US risks $294 bln global retaliation over auto tariffs, EU warns
The European Union warned on July 2 that up to $294 billion worth of U.S. exports would face counter-measures if President Donald Trump went through with his threat to slap duties on auto imports.
Trump has singled out the Europeans as a problem as great to the U.S. on trade as China and laid out threats to fight the EU with a 20 percent duty on EU auto imports, a particular source of his scorn.
Trump’s threat was the latest salvo in an escalating trade war that saw the EU slap duties on U.S.-made jeans and Harley Davidson motorcycles in a tit-for-tat response to U.S. tariffs on European steel and aluminum exports.

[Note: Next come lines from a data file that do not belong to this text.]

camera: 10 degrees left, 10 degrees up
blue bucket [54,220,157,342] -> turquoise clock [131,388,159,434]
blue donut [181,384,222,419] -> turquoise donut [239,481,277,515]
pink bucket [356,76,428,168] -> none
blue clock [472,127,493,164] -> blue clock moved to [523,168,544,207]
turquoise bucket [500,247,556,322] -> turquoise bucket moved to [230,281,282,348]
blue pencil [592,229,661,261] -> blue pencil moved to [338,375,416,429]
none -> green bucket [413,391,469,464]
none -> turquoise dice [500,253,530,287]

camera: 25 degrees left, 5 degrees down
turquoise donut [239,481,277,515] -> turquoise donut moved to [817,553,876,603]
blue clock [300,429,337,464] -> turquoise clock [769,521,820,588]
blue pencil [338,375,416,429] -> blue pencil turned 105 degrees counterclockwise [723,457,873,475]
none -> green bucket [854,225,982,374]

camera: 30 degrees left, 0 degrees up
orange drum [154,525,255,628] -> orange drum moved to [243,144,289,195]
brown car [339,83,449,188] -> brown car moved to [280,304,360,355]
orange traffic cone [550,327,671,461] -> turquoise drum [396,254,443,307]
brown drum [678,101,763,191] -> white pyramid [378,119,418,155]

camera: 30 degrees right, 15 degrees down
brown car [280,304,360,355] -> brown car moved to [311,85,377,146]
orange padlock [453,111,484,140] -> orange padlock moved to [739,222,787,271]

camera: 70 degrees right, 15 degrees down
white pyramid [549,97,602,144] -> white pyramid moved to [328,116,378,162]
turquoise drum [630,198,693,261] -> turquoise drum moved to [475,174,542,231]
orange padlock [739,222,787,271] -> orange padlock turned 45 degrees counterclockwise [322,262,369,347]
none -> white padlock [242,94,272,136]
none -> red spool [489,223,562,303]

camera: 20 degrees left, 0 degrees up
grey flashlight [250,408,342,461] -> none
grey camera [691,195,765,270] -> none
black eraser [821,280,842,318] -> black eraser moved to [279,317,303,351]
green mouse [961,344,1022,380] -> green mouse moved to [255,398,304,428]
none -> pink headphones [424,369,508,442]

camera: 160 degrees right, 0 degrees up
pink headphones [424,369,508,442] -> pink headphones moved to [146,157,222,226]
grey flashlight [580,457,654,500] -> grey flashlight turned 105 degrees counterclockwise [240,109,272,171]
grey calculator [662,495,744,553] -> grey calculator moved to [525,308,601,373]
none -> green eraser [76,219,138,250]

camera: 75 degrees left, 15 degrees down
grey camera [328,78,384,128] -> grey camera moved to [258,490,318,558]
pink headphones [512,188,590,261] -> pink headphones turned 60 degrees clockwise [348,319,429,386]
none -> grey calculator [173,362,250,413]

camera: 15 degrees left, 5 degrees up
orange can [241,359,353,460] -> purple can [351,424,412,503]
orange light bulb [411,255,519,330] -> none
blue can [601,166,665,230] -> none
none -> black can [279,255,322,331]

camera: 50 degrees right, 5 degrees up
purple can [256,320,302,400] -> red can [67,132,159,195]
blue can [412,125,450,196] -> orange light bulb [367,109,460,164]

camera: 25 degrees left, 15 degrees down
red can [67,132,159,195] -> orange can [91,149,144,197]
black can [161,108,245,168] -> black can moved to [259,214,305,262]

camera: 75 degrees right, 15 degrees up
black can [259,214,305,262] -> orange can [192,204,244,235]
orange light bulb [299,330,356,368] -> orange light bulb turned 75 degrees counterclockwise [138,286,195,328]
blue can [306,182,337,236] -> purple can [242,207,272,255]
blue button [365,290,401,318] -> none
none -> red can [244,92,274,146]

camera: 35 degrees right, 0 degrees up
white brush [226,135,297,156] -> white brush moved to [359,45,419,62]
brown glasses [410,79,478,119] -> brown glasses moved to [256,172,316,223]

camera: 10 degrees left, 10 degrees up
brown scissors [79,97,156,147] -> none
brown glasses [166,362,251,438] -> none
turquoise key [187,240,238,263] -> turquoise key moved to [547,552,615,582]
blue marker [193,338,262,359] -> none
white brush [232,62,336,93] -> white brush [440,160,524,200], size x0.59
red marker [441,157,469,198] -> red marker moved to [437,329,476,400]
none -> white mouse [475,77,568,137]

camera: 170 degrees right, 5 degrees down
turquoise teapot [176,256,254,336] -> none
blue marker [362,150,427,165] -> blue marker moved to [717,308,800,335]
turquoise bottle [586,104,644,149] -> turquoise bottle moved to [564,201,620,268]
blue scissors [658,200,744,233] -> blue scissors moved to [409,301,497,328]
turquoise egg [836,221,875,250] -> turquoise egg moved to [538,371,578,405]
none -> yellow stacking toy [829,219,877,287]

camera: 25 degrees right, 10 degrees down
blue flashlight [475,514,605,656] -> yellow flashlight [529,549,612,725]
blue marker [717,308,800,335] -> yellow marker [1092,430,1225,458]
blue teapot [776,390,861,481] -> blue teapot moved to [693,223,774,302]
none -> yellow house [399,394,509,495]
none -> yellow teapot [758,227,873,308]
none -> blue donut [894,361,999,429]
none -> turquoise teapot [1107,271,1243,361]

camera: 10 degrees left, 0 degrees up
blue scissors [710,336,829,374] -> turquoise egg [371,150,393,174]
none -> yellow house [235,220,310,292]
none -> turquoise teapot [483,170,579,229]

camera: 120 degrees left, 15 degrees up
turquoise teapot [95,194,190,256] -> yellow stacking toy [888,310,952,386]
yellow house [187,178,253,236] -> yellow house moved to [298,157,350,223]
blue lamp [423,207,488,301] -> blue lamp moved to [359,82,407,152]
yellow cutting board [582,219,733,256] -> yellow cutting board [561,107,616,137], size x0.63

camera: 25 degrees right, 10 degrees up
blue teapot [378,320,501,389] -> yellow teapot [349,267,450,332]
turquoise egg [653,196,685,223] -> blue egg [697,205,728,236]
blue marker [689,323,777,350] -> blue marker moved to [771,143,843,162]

In a letter to U.S. authorities, the European Commission, which handles trade policy for the bloc’s 28 members, painted a stark picture of what the U.S. economy would face if Trump followed through on his threat.
“Economic analysis confirms that an increased tariff on these products will be harmful first and foremost for the U.S. economy,” the letter said.
The commission said “up to $294 billion of U.S. exports... could be subject to countermeasures across sectors of the U.S. economy”, which was equivalent to a staggering 19 percent of total U.S. exports in 2017.
The commission also underlined that European car companies were important contributors to the U.S. economy and “well established” there.
“In 2017, U.S.-based EU companies produced close to 2.9 million automobiles, which accounted for 26 percent of total U.S. production,” it said.
These companies support 120,000 direct and indirect U.S. jobs in plants across the country, the EU said, pointing to sites in South Carolina, Alabama, Mississippi and Tennessee -- southern U.S. states known for their unwavering support for Trump.